Search code examples
pythondictionarydictionary-comprehension

Simplifying the code to a dictionary comprehension


In a directory images, images are named like - 1_foo.png, 2_foo.png, 14_foo.png, etc.

The images are OCR'd and the text extract is stored in a dict by the code below -

data_dict = {}

for i in os.listdir(images):
    if str(i[1]) != '_':
        k = str(i[:2])  # Get first two characters of image name and use as 'key'
    else:
        k = str(i[:1])  # Get first character of image name and use 'key'
    # Intiates a list for each key and allows storing multiple entries
    data_dict.setdefault(k, [])
    data_dict[k].append(pytesseract.image_to_string(i))

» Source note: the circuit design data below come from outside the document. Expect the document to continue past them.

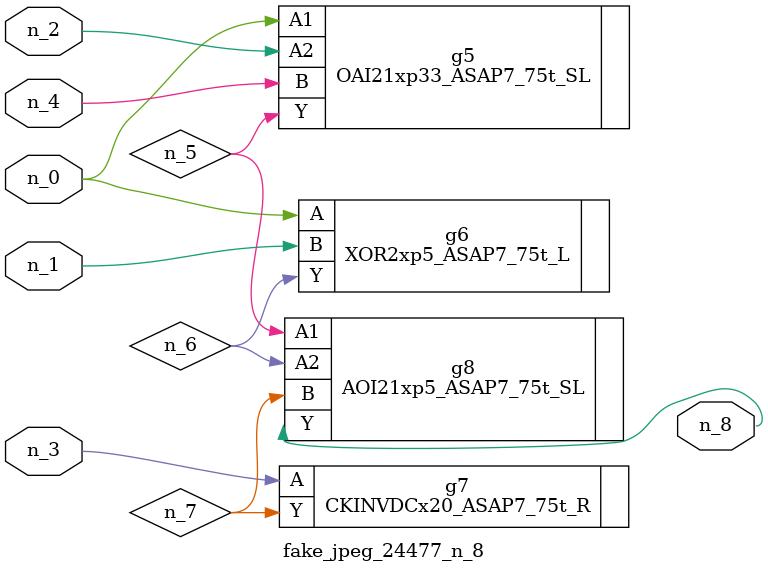
<source format=v>
module fake_jpeg_24477_n_8 (n_3, n_2, n_1, n_0, n_4, n_8);

input n_3;
input n_2;
input n_1;
input n_0;
input n_4;

output n_8;

wire n_6;
wire n_5;
wire n_7;

OAI21xp33_ASAP7_75t_SL g5 ( 
.A1(n_0),
.A2(n_2),
.B(n_4),
.Y(n_5)
);

XOR2xp5_ASAP7_75t_L g6 ( 
.A(n_0),
.B(n_1),
.Y(n_6)
);

CKINVDCx20_ASAP7_75t_R g7 ( 
.A(n_3),
.Y(n_7)
);

AOI21xp5_ASAP7_75t_SL g8 ( 
.A1(n_5),
.A2(n_6),
.B(n_7),
.Y(n_8)
);


endmodule
</source>
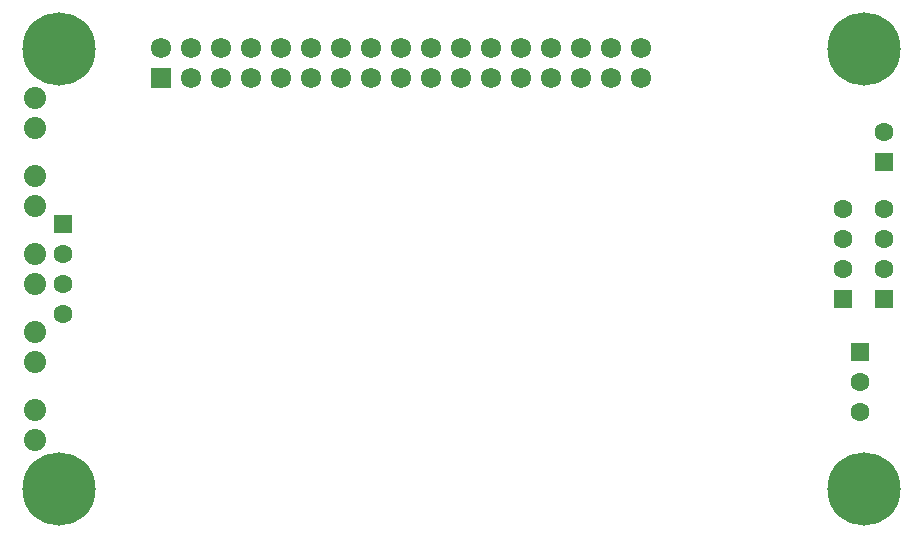
<source format=gbs>
G04 (created by PCBNEW-RS274X (2012-01-19 BZR 3256)-stable) date 16/02/2013 19:01:43*
G01*
G70*
G90*
%MOIN*%
G04 Gerber Fmt 3.4, Leading zero omitted, Abs format*
%FSLAX34Y34*%
G04 APERTURE LIST*
%ADD10C,0.006000*%
%ADD11R,0.062900X0.062900*%
%ADD12C,0.062900*%
%ADD13R,0.062800X0.062800*%
%ADD14C,0.062800*%
%ADD15C,0.244000*%
%ADD16C,0.067800*%
%ADD17R,0.067800X0.067800*%
%ADD18C,0.073800*%
G04 APERTURE END LIST*
G54D10*
G54D11*
X66535Y-38705D03*
G54D12*
X66535Y-37705D03*
X66535Y-36705D03*
X66535Y-35705D03*
G54D11*
X67913Y-38705D03*
G54D12*
X67913Y-37705D03*
X67913Y-36705D03*
X67913Y-35705D03*
G54D13*
X67913Y-34161D03*
G54D14*
X67913Y-33161D03*
G54D15*
X67244Y-30394D03*
X40394Y-30394D03*
X40394Y-45039D03*
X67244Y-45039D03*
G54D16*
X57811Y-30366D03*
X59811Y-31366D03*
X59811Y-30366D03*
X58811Y-30366D03*
X58811Y-31366D03*
X50811Y-30366D03*
X52811Y-30366D03*
X51811Y-31366D03*
X56811Y-31366D03*
X53811Y-31366D03*
X52811Y-31366D03*
X57811Y-31366D03*
X56811Y-30366D03*
X54811Y-31366D03*
X49811Y-31366D03*
X51811Y-30366D03*
X53811Y-30366D03*
X55811Y-30366D03*
X55811Y-31366D03*
X54811Y-30366D03*
X48811Y-30366D03*
X49811Y-30366D03*
X50811Y-31366D03*
X48811Y-31366D03*
X47811Y-31366D03*
X47811Y-30366D03*
G54D17*
X43811Y-31366D03*
G54D16*
X43811Y-30366D03*
X44811Y-31366D03*
X44811Y-30366D03*
X45811Y-31366D03*
X45811Y-30366D03*
X46811Y-31366D03*
X46811Y-30366D03*
G54D13*
X67108Y-40486D03*
G54D14*
X67108Y-41486D03*
X67108Y-42486D03*
G54D11*
X40551Y-36217D03*
G54D12*
X40551Y-37217D03*
X40551Y-38217D03*
X40551Y-39217D03*
G54D18*
X39606Y-33020D03*
X39606Y-32020D03*
X39606Y-35618D03*
X39606Y-34618D03*
X39606Y-38217D03*
X39606Y-37217D03*
X39606Y-40815D03*
X39606Y-39815D03*
X39606Y-43413D03*
X39606Y-42413D03*
M02*

</source>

The code performs as expected.
The images can have varying numbers in their name ranging from 1 to 99.
Can this be reduced to a dictionary comprehension?


Solution

  • Yes. Here's one way, but I wouldn't recommend it:

    {k: d.setdefault(k, []).append(pytesseract.image_to_string(i)) or d[k]
     for d in [{}]
     for k, i in ((i.split('_')[0], i) for i in names)}
    

    That might be as clean as I can make it, and it's still bad. Better use a normal loop, especially a clean one like Dennis's.

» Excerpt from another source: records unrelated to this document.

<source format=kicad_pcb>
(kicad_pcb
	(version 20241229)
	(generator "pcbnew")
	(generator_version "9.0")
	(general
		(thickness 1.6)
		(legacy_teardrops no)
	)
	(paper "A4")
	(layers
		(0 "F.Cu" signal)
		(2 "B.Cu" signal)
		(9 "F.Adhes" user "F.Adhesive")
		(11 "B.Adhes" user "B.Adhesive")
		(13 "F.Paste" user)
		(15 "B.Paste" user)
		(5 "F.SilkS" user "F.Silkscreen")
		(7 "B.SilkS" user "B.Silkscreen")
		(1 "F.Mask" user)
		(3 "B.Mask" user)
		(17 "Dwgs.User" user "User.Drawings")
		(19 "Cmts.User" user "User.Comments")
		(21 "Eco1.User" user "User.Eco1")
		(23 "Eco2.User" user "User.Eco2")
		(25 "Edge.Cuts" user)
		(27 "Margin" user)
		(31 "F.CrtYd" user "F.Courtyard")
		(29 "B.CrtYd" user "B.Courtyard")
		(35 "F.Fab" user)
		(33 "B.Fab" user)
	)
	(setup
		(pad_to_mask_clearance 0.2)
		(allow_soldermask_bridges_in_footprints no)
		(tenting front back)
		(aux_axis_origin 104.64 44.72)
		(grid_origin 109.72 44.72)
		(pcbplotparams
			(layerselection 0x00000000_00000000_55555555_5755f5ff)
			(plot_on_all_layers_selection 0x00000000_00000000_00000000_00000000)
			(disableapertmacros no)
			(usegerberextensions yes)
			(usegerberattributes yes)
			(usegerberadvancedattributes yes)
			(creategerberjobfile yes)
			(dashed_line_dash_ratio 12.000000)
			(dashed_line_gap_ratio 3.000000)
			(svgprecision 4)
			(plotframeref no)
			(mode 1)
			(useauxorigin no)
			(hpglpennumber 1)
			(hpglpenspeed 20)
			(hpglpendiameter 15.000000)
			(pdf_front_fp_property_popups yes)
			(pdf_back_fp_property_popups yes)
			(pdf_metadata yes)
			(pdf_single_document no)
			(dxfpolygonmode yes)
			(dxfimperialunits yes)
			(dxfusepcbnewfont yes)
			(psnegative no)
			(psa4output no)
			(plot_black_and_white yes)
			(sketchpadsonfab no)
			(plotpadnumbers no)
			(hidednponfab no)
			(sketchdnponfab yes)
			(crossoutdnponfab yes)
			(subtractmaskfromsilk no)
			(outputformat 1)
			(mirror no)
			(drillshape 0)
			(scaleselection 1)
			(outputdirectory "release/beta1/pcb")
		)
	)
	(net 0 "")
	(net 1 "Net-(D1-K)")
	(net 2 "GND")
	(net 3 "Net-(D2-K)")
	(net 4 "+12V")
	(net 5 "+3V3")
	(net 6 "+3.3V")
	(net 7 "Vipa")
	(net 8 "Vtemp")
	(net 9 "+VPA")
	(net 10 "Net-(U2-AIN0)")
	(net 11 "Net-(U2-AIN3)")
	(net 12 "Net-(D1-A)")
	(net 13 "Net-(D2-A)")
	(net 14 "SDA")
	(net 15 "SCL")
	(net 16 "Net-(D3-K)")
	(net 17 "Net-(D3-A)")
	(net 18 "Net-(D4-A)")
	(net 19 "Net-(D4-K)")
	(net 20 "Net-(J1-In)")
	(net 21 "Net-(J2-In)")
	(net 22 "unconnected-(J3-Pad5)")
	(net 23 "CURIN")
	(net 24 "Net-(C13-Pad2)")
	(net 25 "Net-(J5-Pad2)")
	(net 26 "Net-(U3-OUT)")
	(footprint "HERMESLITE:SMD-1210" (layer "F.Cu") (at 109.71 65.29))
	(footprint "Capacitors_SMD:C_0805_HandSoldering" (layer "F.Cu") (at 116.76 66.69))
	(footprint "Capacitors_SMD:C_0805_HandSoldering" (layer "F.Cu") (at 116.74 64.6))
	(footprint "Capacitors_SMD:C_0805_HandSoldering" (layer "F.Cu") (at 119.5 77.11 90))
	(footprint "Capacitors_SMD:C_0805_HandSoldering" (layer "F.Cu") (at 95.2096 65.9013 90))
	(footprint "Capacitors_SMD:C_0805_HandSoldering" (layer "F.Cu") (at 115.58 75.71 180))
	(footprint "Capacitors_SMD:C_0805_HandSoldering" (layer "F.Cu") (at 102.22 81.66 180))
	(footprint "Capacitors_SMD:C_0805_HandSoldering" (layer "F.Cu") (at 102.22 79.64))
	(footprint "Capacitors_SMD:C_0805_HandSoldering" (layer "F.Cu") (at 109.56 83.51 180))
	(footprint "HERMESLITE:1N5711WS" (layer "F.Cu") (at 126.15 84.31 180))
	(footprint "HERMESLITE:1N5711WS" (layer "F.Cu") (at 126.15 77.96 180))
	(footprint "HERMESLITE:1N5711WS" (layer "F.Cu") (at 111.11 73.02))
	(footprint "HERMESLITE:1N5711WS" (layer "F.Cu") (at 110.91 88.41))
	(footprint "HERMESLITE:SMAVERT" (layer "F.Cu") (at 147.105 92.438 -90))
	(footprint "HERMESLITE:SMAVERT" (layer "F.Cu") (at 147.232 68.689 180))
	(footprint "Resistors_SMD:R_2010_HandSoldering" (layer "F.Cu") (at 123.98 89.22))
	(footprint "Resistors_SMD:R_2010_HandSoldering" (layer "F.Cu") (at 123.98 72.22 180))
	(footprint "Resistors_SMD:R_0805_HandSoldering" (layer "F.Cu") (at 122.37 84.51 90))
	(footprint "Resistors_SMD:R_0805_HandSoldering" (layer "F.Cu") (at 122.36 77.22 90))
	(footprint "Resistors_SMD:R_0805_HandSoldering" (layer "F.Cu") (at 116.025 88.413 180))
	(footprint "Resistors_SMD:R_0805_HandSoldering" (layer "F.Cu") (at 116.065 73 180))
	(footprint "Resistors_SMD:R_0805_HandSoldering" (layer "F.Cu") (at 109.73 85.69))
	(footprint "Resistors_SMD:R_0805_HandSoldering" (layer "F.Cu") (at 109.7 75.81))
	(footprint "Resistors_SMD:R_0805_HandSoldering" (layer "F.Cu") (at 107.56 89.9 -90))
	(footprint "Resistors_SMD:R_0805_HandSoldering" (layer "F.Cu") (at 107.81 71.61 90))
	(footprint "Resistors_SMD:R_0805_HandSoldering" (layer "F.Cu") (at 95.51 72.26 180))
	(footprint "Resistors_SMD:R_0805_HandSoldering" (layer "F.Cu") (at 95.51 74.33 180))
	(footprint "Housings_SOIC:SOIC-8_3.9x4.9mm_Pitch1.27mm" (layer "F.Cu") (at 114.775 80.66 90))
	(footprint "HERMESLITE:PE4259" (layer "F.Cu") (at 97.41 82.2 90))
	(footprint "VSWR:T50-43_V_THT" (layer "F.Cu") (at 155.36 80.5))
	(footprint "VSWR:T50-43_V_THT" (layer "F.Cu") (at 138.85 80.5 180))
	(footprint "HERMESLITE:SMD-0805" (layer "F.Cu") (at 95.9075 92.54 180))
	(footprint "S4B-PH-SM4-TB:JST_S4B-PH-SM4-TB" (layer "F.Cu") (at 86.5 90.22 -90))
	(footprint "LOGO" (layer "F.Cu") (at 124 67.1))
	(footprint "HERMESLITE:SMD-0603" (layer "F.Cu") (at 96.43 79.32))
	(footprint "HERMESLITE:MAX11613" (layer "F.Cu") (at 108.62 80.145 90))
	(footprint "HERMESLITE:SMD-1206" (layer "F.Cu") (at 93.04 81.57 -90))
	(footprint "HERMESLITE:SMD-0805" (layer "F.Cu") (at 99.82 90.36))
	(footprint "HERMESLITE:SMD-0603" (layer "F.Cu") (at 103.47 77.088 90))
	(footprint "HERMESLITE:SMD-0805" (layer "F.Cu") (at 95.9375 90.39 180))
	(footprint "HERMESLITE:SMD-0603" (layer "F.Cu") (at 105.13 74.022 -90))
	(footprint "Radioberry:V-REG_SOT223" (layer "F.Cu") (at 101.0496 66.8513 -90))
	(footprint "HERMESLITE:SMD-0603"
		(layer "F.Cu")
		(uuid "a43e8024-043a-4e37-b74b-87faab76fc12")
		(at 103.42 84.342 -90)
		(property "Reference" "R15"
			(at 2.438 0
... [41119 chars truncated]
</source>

    Slight variation (if I do the abuse once, I might as well do it twice):

    {k: d.setdefault(k, []).append(pytesseract_image_to_string(i)) or d[k]
     for d in [{}]
     for i in names
     for k in i.split('_')[:1]}
    

    Edit: kaya3 now posted a good one using a dict comprehension. I'd recommend that over mine as well. Mine are really just the dirty results of me being like "Someone said it can't be done? Challenge accepted!".